PROBLEM REQUIREMENTS: Give a verbatim copy of the data, leaving the pictures out.

SOURCE MATERIAL:
===============

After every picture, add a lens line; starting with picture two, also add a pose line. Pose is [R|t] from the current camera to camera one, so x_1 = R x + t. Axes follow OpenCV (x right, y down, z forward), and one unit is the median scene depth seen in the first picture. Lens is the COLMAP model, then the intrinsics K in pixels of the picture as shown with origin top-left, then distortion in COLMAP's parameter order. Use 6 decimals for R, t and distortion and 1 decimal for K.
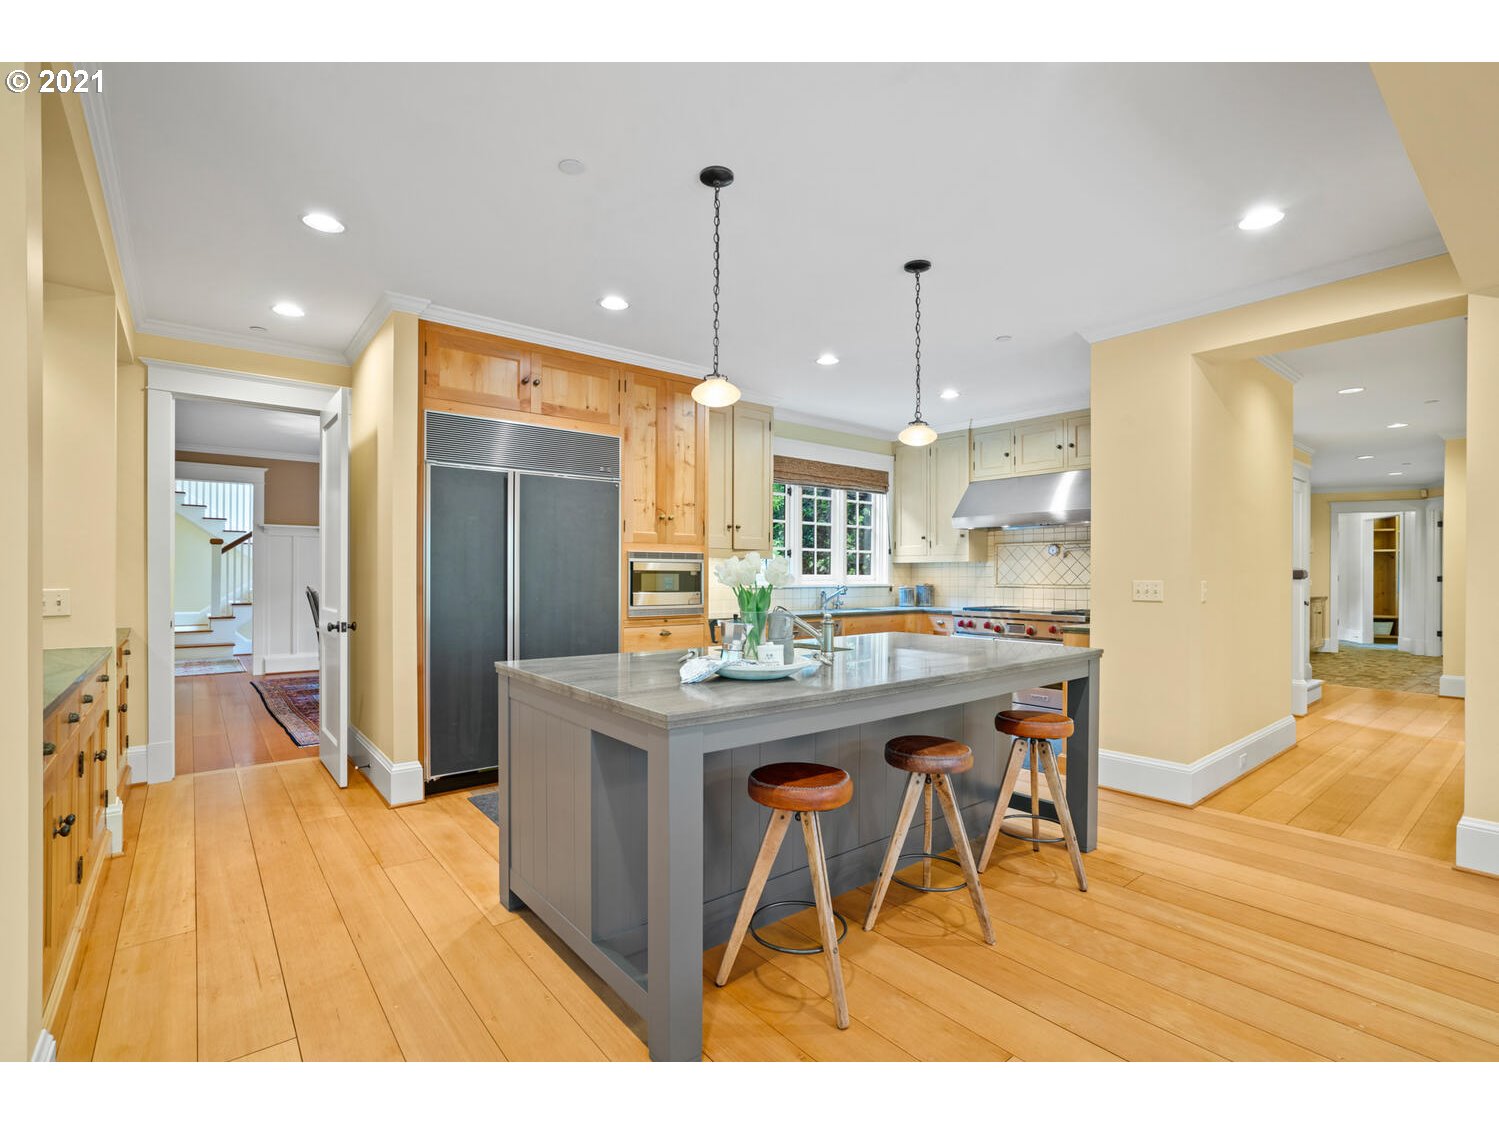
lens RADIAL K [[706.1, 0, 750.2], [0, 706.1, 570.6], [0, 0, 1]] dist [-0.001587, -0.000003]
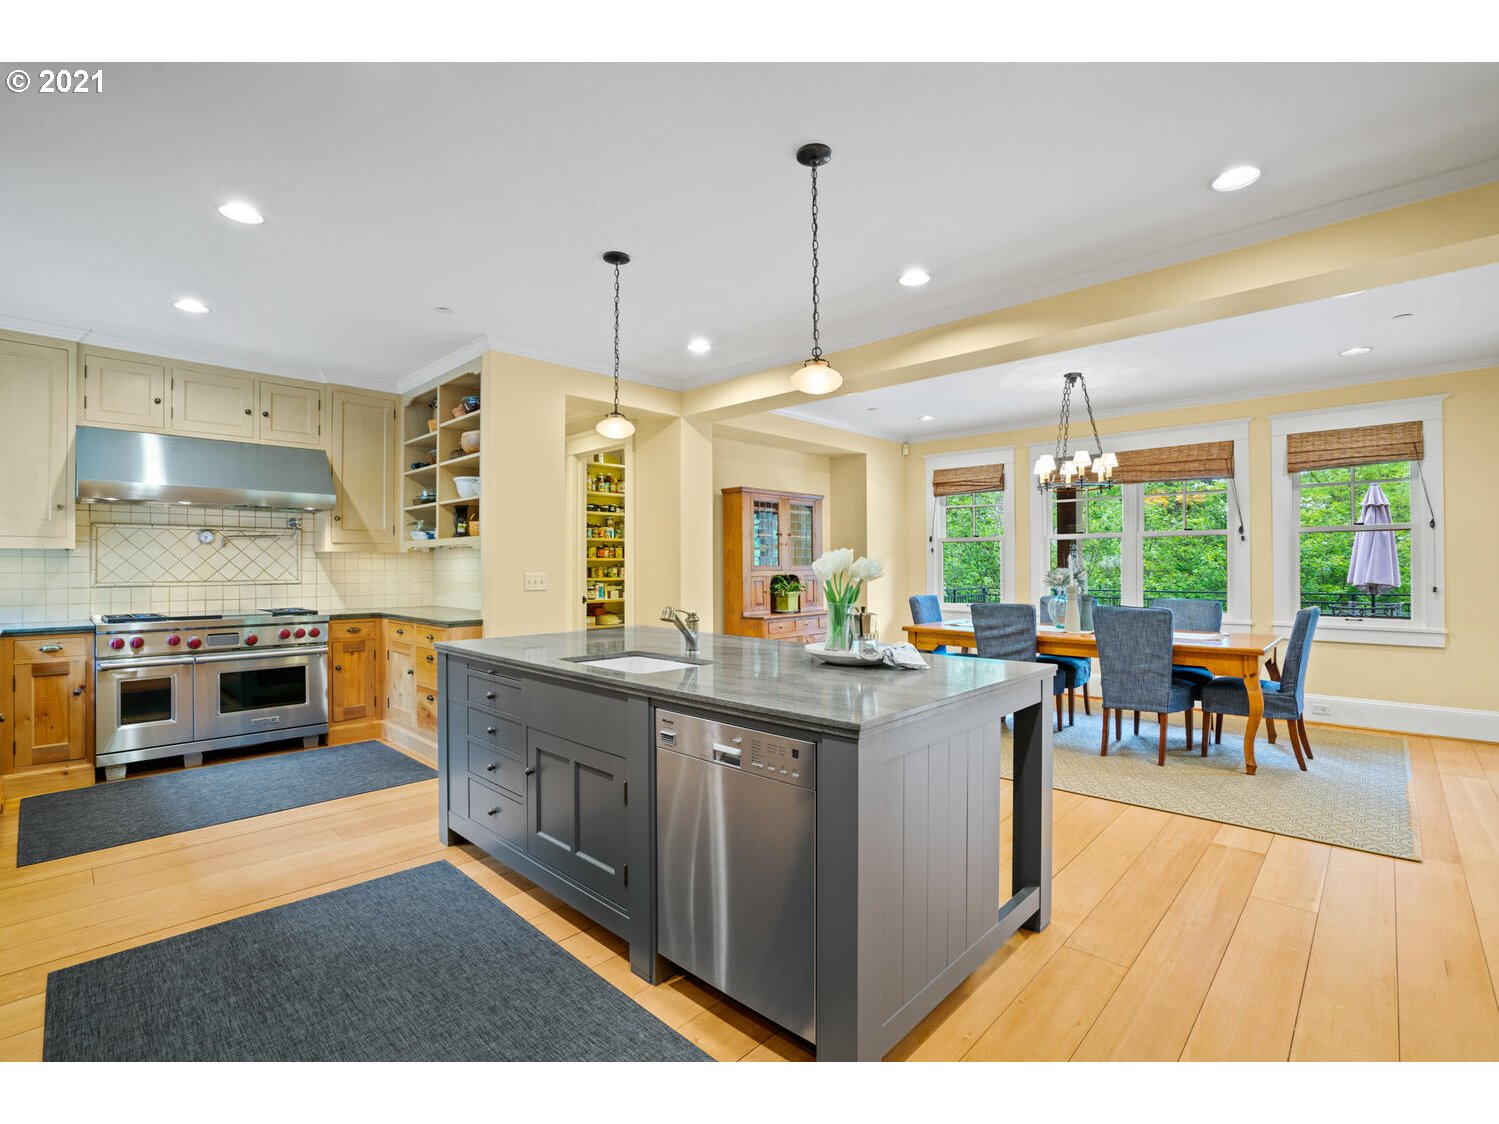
lens RADIAL K [[706.1, 0, 750.2], [0, 706.1, 570.6], [0, 0, 1]] dist [-0.001587, -0.000003]
pose [[-0.098385, -0.009054, 0.995107, -0.416569], [-0.004479, 0.999953, 0.008655, -0.001365], [-0.995138, -0.003605, -0.098421, 0.485609]]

===============

SOLUTION TO THE EXERCISE:
After every picture, add a lens line; starting with picture two, also add a pose line. Pose is [R|t] from the current camera to camera one, so x_1 = R x + t. Axes follow OpenCV (x right, y down, z forward), and one unit is the median scene depth seen in the first picture. Lens is the COLMAP model, then the intrinsics K in pixels of the picture as shown with origin top-left, then distortion in COLMAP's parameter order. Use 6 decimals for R, t and distortion and 1 decimal for K.
lens RADIAL K [[706.1, 0, 750.2], [0, 706.1, 570.6], [0, 0, 1]] dist [-0.001587, -0.000003]
lens RADIAL K [[706.1, 0, 750.2], [0, 706.1, 570.6], [0, 0, 1]] dist [-0.001587, -0.000003]
pose [[-0.098385, -0.009054, 0.995107, -0.416569], [-0.004479, 0.999953, 0.008655, -0.001365], [-0.995138, -0.003605, -0.098421, 0.485609]]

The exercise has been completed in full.